This years live coverage from the All England Lawn Tennis Club was produced by a new in-house host broadcaster for the first time – Wimbledon Broadcasting Services (WBS).

The Task

Broadcast RF provided a wireless camera network direct to WBS which included a receive infrastructure of 36 antennas spread over the site. This allowed the cameras to go pretty much anywhere on site, from Centre Court through to the club grounds.

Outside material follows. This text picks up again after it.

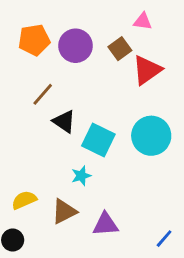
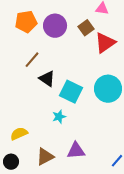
brown triangle: (64, 211) -> (45, 157), moved

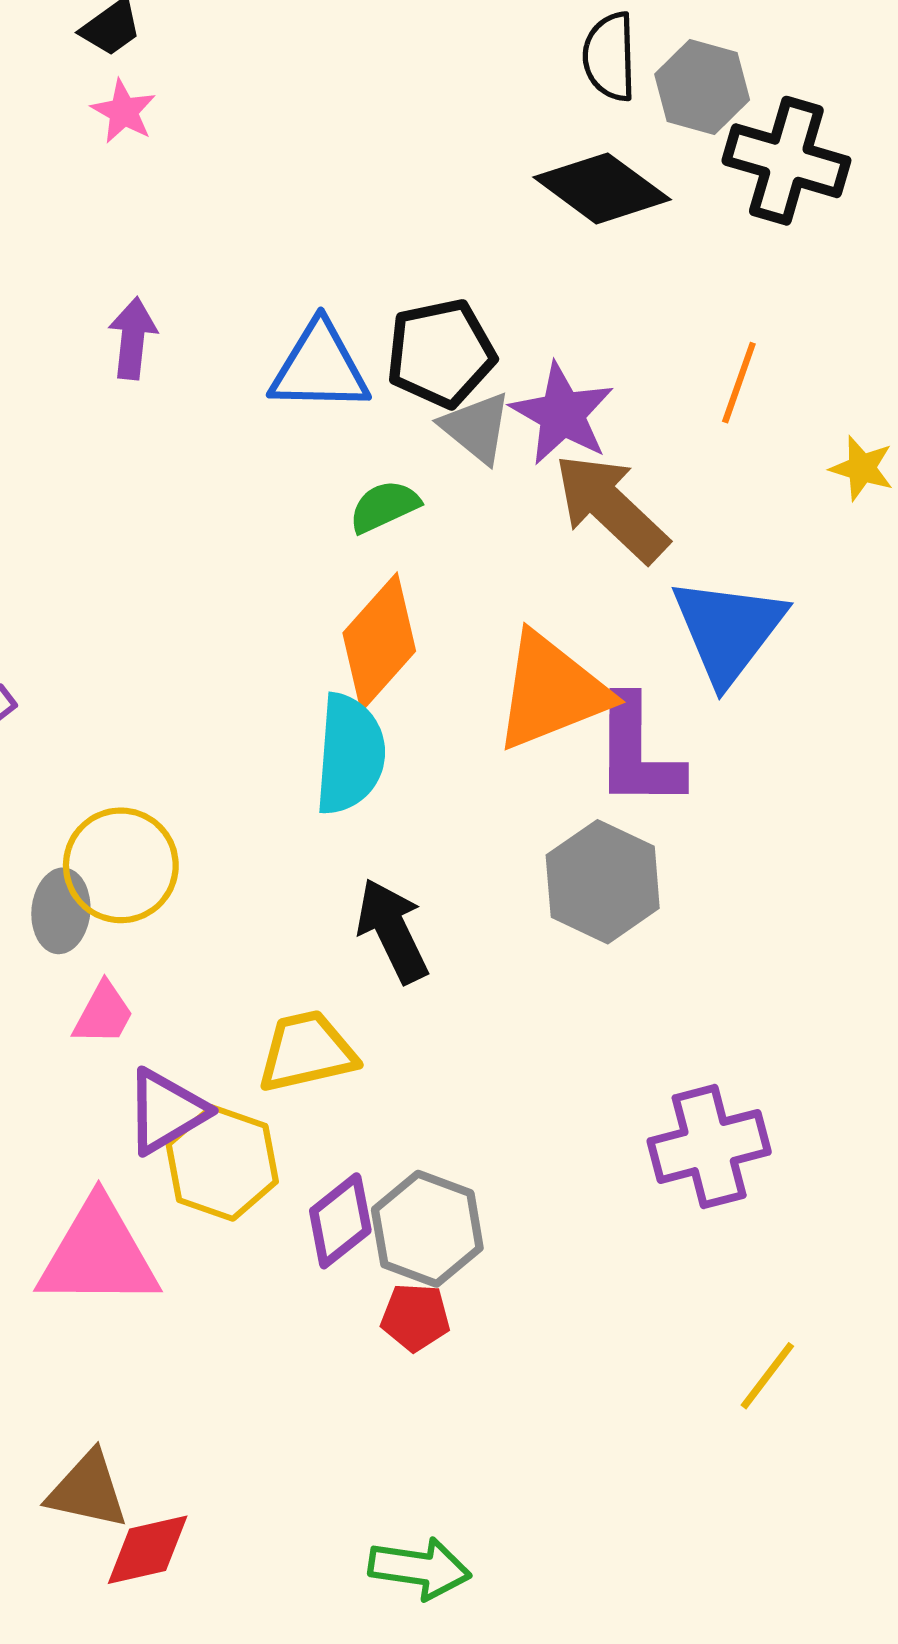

The RF set-up for Wimbledon 2018 was broadly similar to last year, but one big change was in the number of broadcasters using the RF network. In 2017, it was eight clients, including the host and the Wimbledon Channel, whereas this year it was 10. Another major change was the fact that Centre Court coverage was in UHD and HDR.


The Solution

Broadcast RF used ETL’s NGM-25 32x32 Enigma Switch Matrix, which can handle feeds from multiple cameras and distribute to several broadcasters without the need for numerous switches and equipment. Using the Enigma’s single input and output cards provides a flexible system which can be built to any size and expanded or decreased later.

The product delivers continuous on-board monitoring and reporting of RF card amplifier status, CPU, PSU Status and HMI communications, meaning it can detect any possible errors. This, as well as its hot-swap active components meant that it could be relied upon throughout the broadcast. The Enigma Switch Matrix was capable not only of handling the high bandwidth and distribution channels, but its simple ‘plug and go’ installation provided much-needed quick and easy set up.

One challenge faced on site was ensuring that equipment didn’t stick out like a sore thumb - “The grounds are immaculate so we had to go to great lengths to hide antennas in inconspicuous positions, and even had rain covers made in Wimbledon green so that the equipment blended in.”


The Outcome

Novak Djokovic won his fourth Wimbledon title by beating Kevin Anderson in the Men’s final on Sunday, after a dramatic semi-final win against Rafael Nadal lasted five hours and sixteen minutes over two days on Friday and Saturday.

The Women’s final saw Angelique Kerber win her first Wimbledon title against Serena Williams in what was a repeat of the 2016 final but with a very different outcome. Williams, who ranked 181st in the world before the tournament, is the lowest ranked player to ever reach a final, but did so just ten months after giving birth to her first child in September 2017.

At ETL, we are especially proud that our leading L-band solutions could be a part of bringing the action to viewers at home.